* TEXTO DE ORIGEM:
----------------------------------------

Grupo de jornais elege pontífice que revitalizou a Igreja Católica
Seis e meia da manhã de 4 de dezembro. Ainda está escuro em Roma, o frio úmido dói nos ossos, mas no Vaticano há movimento. Grupos de peregrinos lotam a Praça de São Pedro. No inverno, as audiências costumavam ser na Sala Paulo VI, mas já não cabem ali: com o fluxo de fiéis multiplicado, elas passaram a ser a céu aberto. A única coisa que importa é ver e ouvir Francisco. Esse Papa “que é um de nós”, que desde que foi eleito, em 13 de março, fez um milagre: revitalizou uma Igreja Católica em crise. E, ao pôr em marcha uma revolução moral, de humildade e austeridade, inspirou o mundo.
Francisco também impressionou os diretores, subdiretores e editores dos 11 jornais que integram o Grupo de Diários América (GDA) —“La Nación” (Argentina); “El Mercurio” (Chile); “El Tiempo” (Colômbia); “La Nación” (Costa Rica); “El Comercio” (Equador), “El Universal” (México); “El Comercio” (Peru); “El Nuevo Día” (Porto Rico); “El País (Uruguai), “El Nacional” (Venezuela) e O GLOBO — que escolheram o primeiro Papa latino-americano a personalidade mundial do ano. O argentino Jorge Mario Bergoglio também foi o mais votado como personalidade do continente. O GDA decidiu destacar então o presidente do Uruguai, José Mujica, segundo mais votado.
O ex-arcebispo de Buenos Aires começou o ano pensando que ia se aposentar. Mas termina 2013 não só como personagem do ano da prestigiosa revista “Time”, mas atraindo multidões fascinadas à praça de São Pedro e vendo chefes de Estado fazerem fila para serem recebidos por ele.

----------------------------------------

* DADOS FORNECIDOS:
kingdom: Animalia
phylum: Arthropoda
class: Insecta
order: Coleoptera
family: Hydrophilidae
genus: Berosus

----------------------------------------

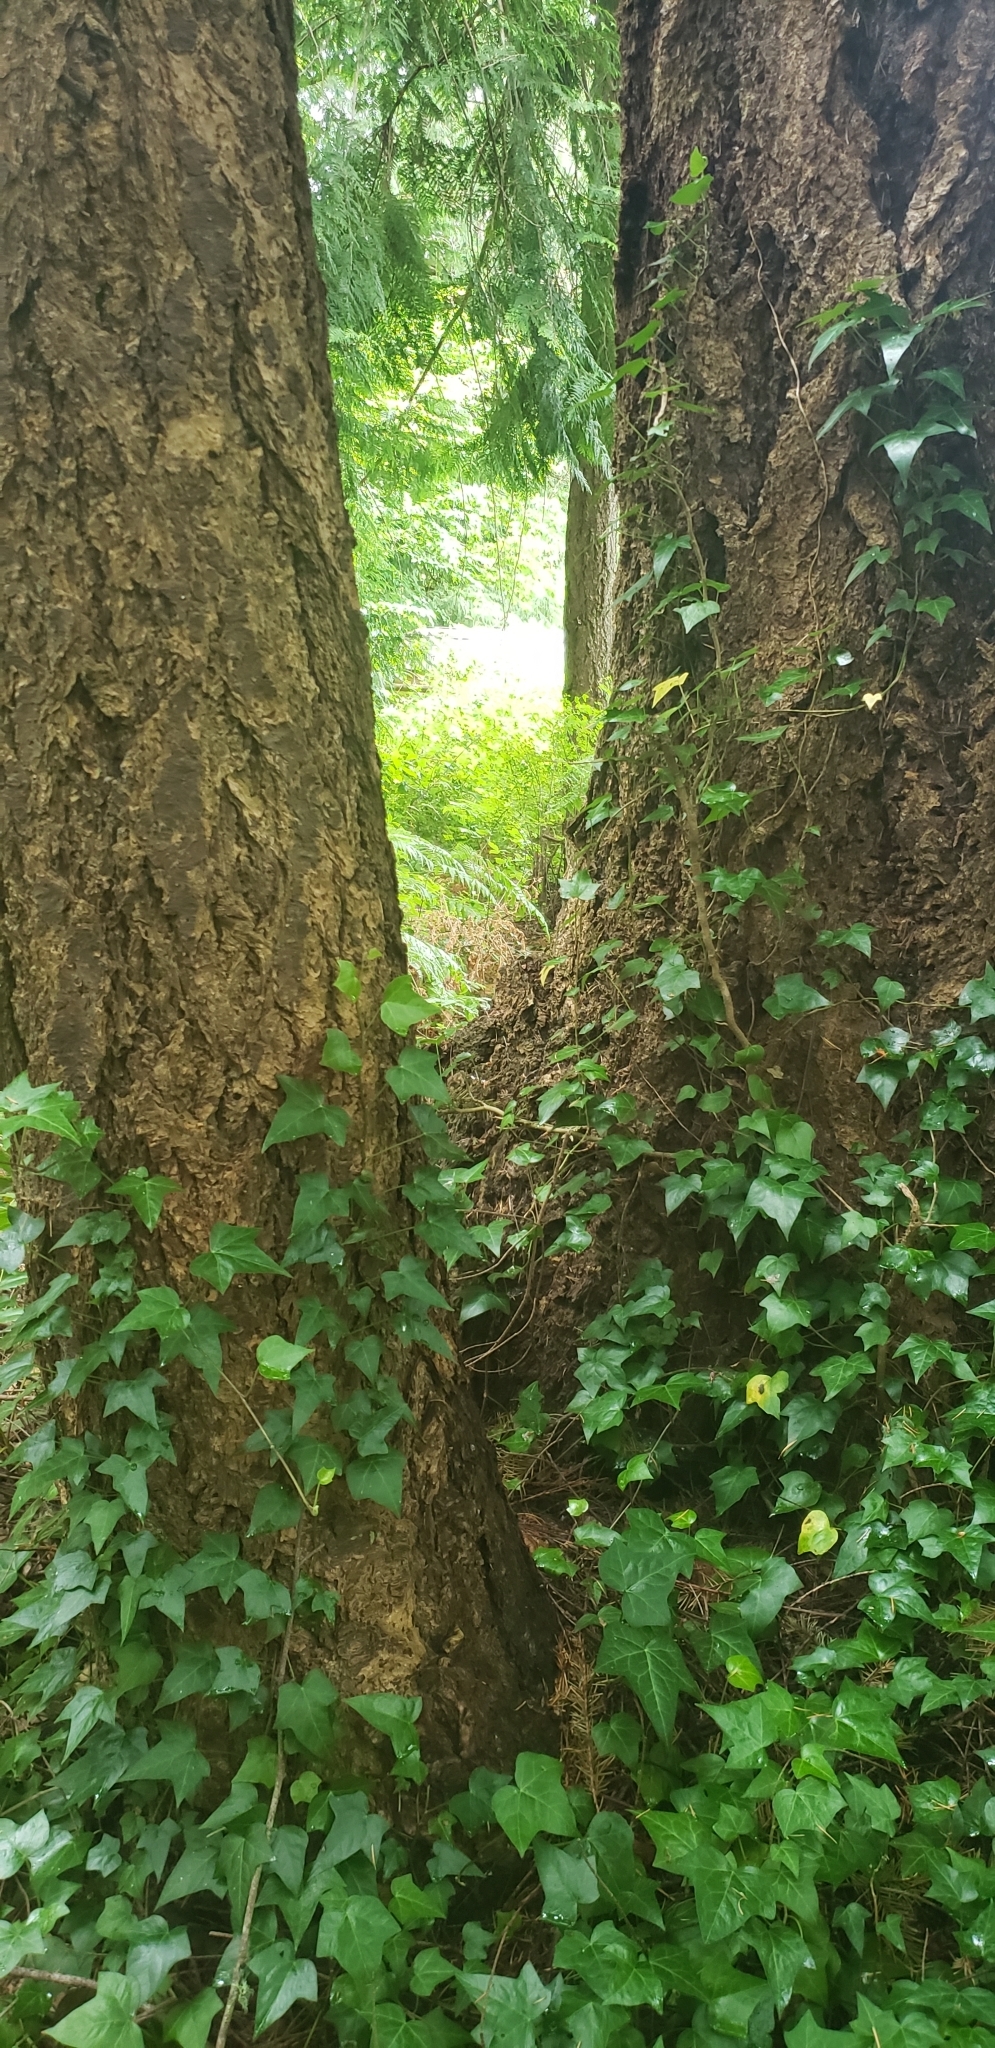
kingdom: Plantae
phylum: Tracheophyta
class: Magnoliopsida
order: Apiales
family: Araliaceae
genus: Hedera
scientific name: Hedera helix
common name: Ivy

----------------------------------------

* PROBLEMAS A RESOLVER:
**a)** Reproduza o trecho do texto sobre o Papa Francisco que começa em "Francisco também impressionou" e termina em "segundo mais votado.". No trecho, renomeie "Grupo de Diários América" para "Grupo de Jornais da América".
**b)** Converta em lista numerada as linhas da listagem que começam na linha que contém "phylum: Tracheophyta" e terminam na linha que contém "common name: Ivy", incluindo essas duas. Deixe de fora as linhas em branco.
O texto e a listagem têm origens distintas.

* RESULTADOS DAS TAREFAS:
**a)**
Francisco também impressionou os diretores, subdiretores e editores dos 11 jornais que integram o Grupo de Jornais da América (GDA) —“La Nación” (Argentina); “El Mercurio” (Chile); “El Tiempo” (Colômbia); “La Nación” (Costa Rica); “El Comercio” (Equador), “El Universal” (México); “El Comercio” (Peru); “El Nuevo Día” (Porto Rico); “El País (Uruguai), “El Nacional” (Venezuela) e O GLOBO — que escolheram o primeiro Papa latino-americano a personalidade mundial do ano. O argentino Jorge Mario Bergoglio também foi o mais votado como personalidade do continente. O GDA decidiu destacar então o presidente do Uruguai, José Mujica, segundo mais votado.

**b)**
1. phylum: Tracheophyta
2. class: Magnoliopsida
3. order: Apiales
4. family: Araliaceae
5. genus: Hedera
6. scientific name: Hedera helix
7. common name: Ivy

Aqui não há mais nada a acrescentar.